Task statement >>
Every entry that follows should be repeated exactly; drop the images.

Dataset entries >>
__________

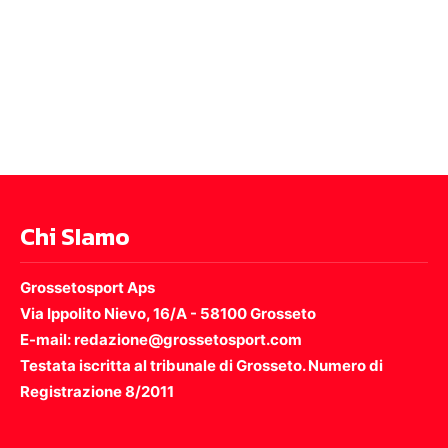
Chi SIamo
Grossetosport Aps
Via Ippolito Nievo, 16/A - 58100 Grosseto
E-mail: redazione@grossetosport.com
Testata iscritta al tribunale di Grosseto. Numero di
Registrazione 8/2011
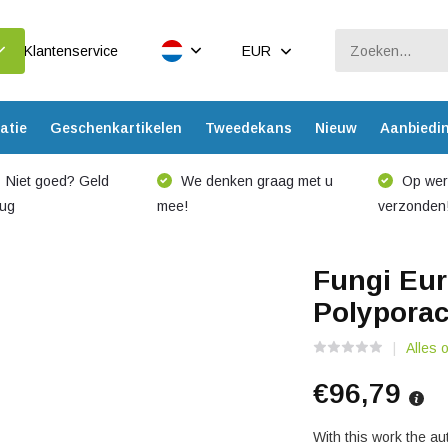
Klantenservice
EUR
atie
Geschenkartikelen
Tweedekans
Nieuw
Aanbiedi
Niet goed? Geld
We denken graag met u
Op werk
rug
mee!
verzonden
Fungi Eur
Polyporac
Alles 
€96,79
With this work the a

__________

Answer space >>
Chi SIamo
Grossetosport Aps
Via Ippolito Nievo, 16/A - 58100 Grosseto
E-mail: redazione@grossetosport.com
Testata iscritta al tribunale di Grosseto. Numero di
Registrazione 8/2011
Klantenservice
EUR
atie
Geschenkartikelen
Tweedekans
Nieuw
Aanbiedi
Niet goed? Geld
We denken graag met u
Op werk
rug
mee!
verzonden
Fungi Eur
Polyporac
Alles 
€96,79
With this work the a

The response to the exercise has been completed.